Start of Block

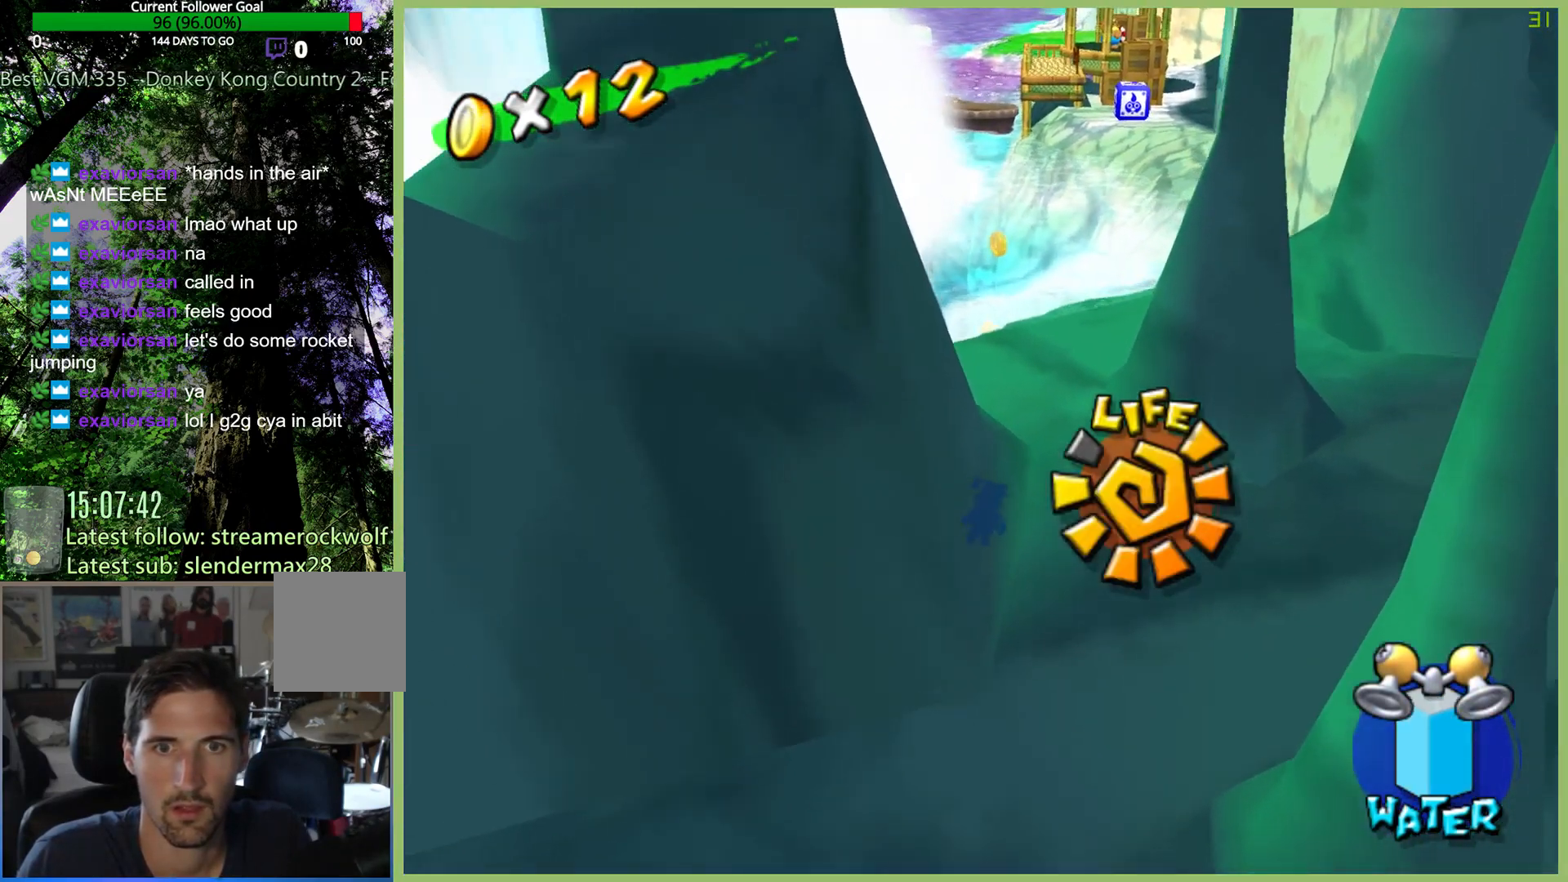
{"dt_ms": 1000, "buttons": ["R2"], "left_stick": "up", "right_stick": "center", "button_events": [[833, "R2", "down"]]}
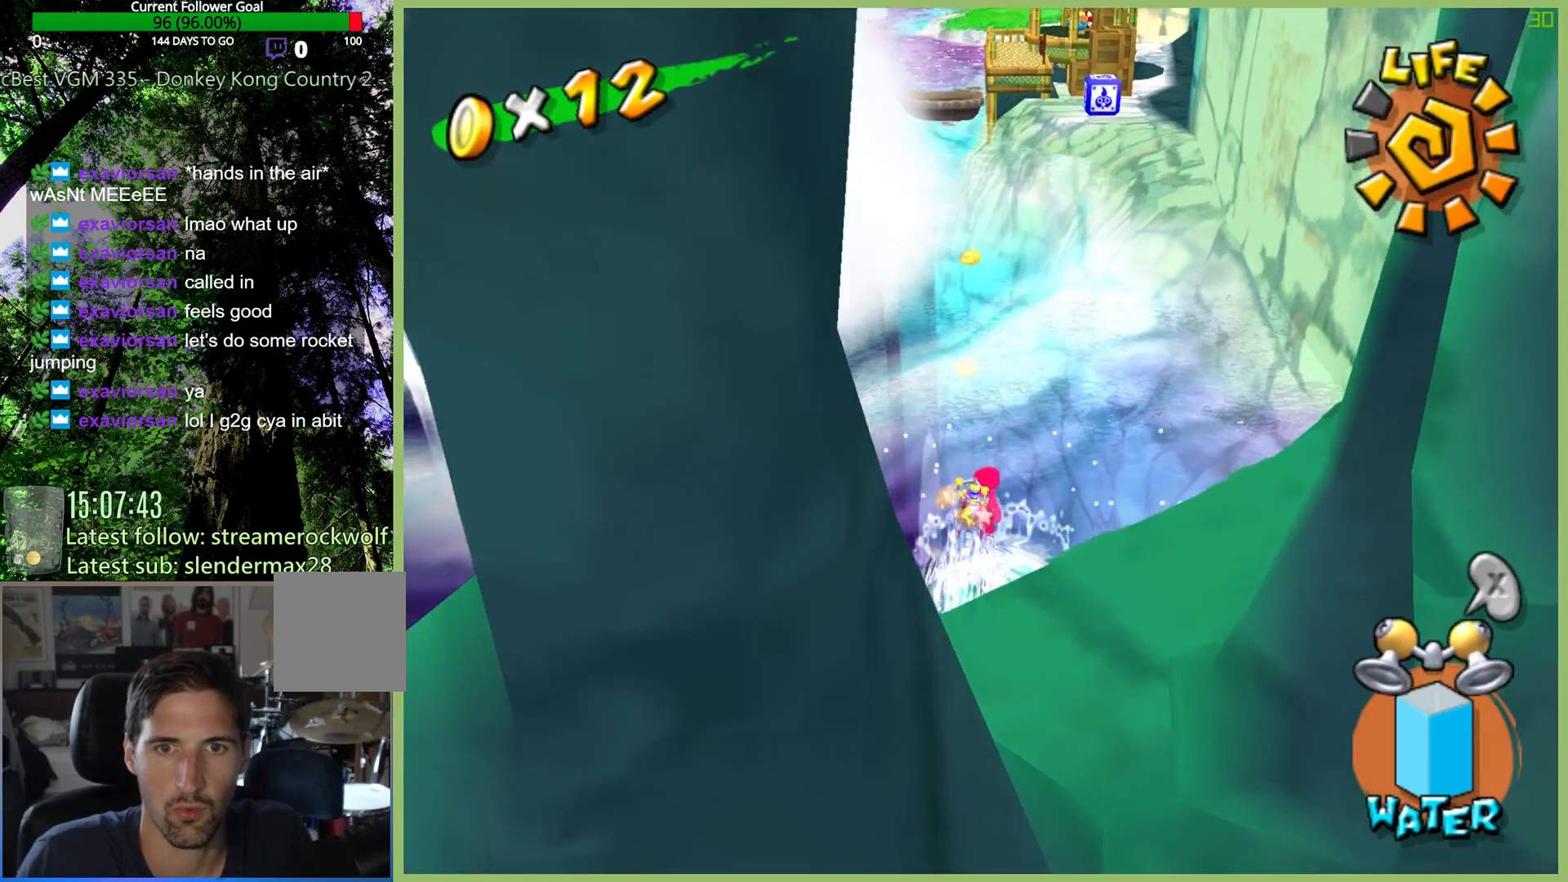
{"dt_ms": 500, "buttons": ["R2"], "left_stick": "up", "right_stick": "center", "button_events": []}
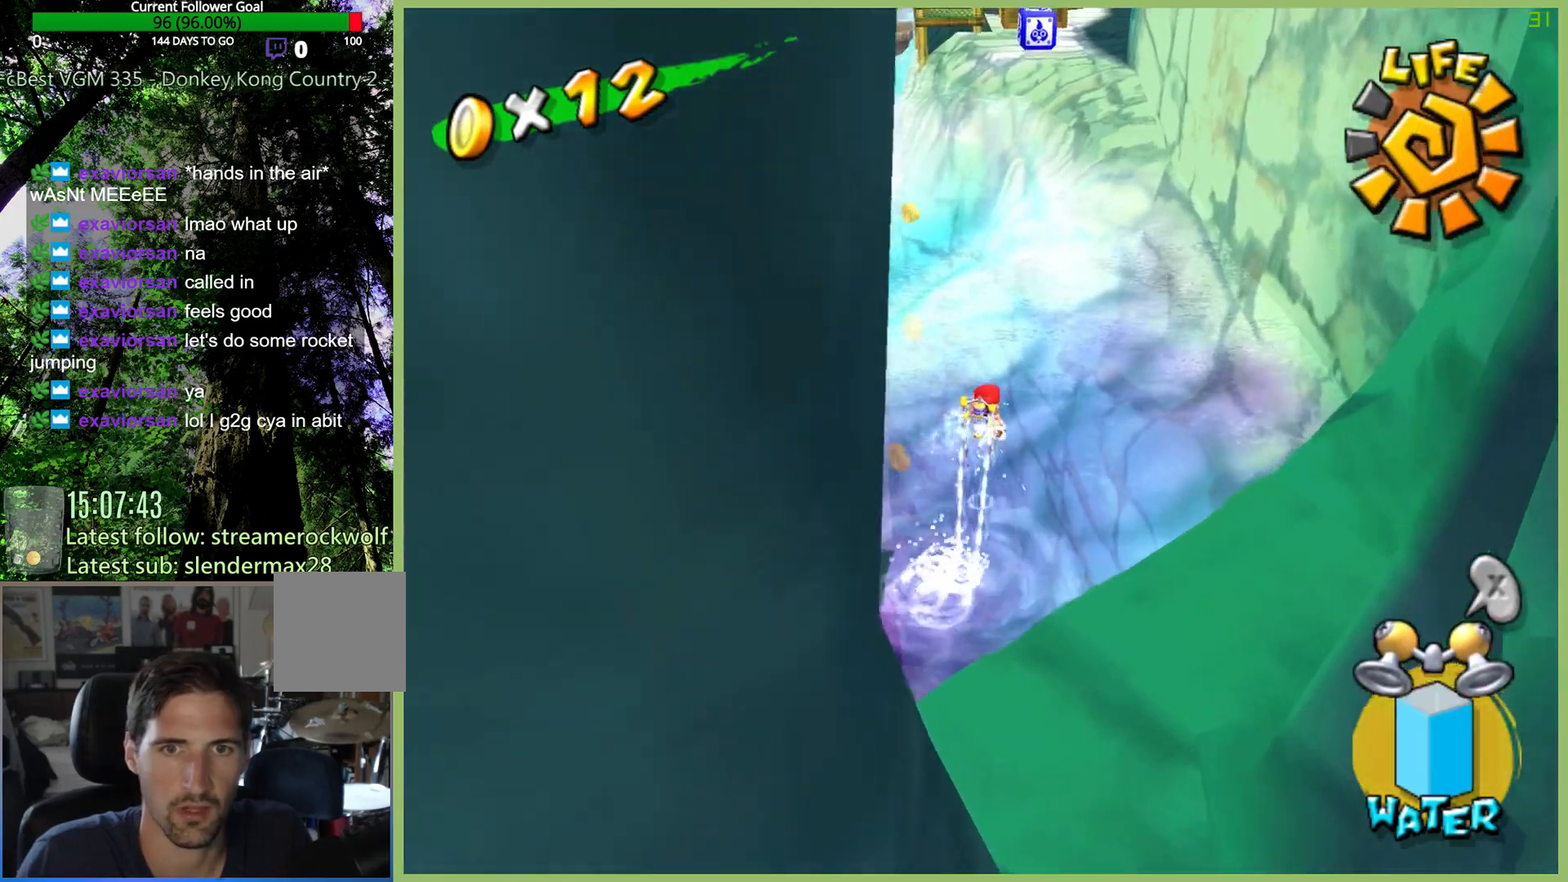
{"dt_ms": 500, "buttons": ["R2"], "left_stick": "up", "right_stick": "center", "button_events": []}
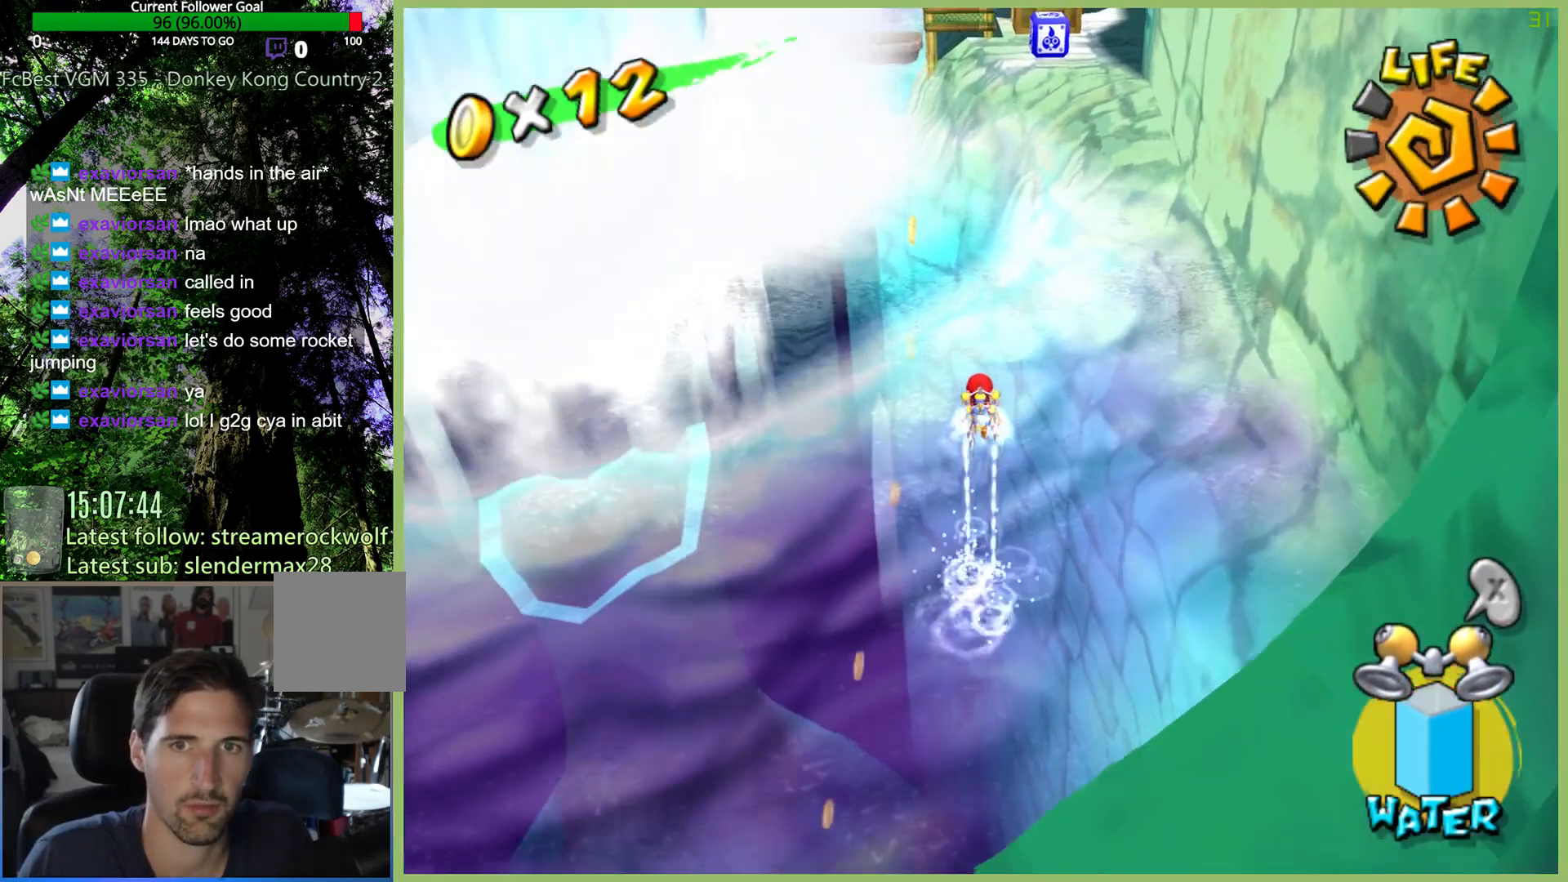
{"dt_ms": 500, "buttons": ["R2"], "left_stick": "up", "right_stick": "center", "button_events": []}
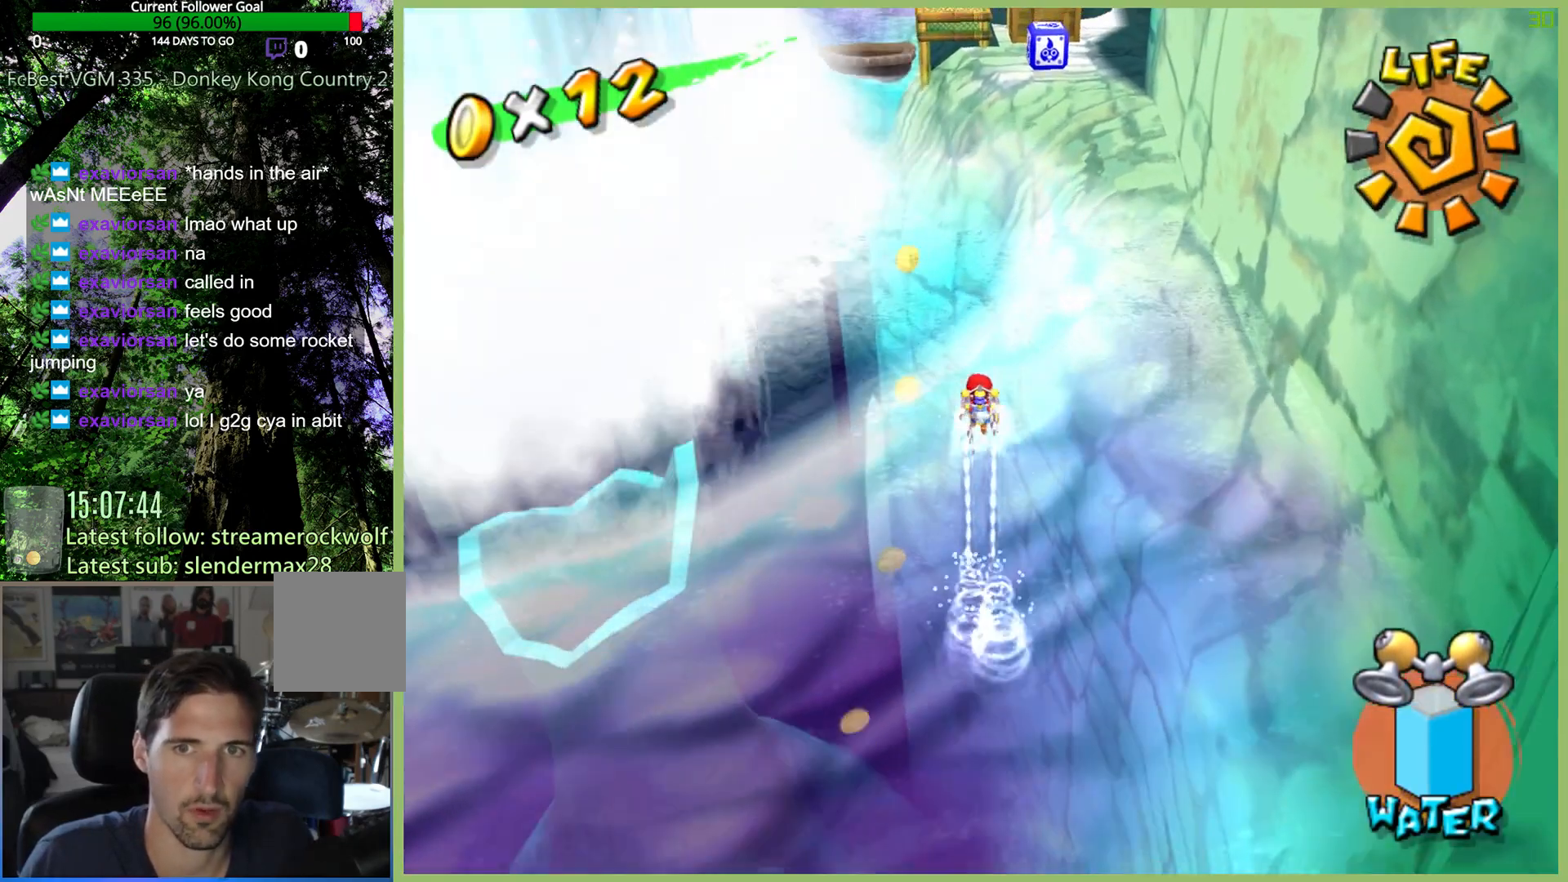
{"dt_ms": 500, "buttons": ["R2"], "left_stick": "up", "right_stick": "center", "button_events": []}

End of Block

*What you have to do*
Write out the whole of the data exactly; the pictures stay out.

*Output of the task*
{"dt_ms": 1000, "buttons": ["R2"], "left_stick": "up", "right_stick": "center", "button_events": [[833, "R2", "down"]]}
{"dt_ms": 500, "buttons": ["R2"], "left_stick": "up", "right_stick": "center", "button_events": []}
{"dt_ms": 500, "buttons": ["R2"], "left_stick": "up", "right_stick": "center", "button_events": []}
{"dt_ms": 500, "buttons": ["R2"], "left_stick": "up", "right_stick": "center", "button_events": []}
{"dt_ms": 500, "buttons": ["R2"], "left_stick": "up", "right_stick": "center", "button_events": []}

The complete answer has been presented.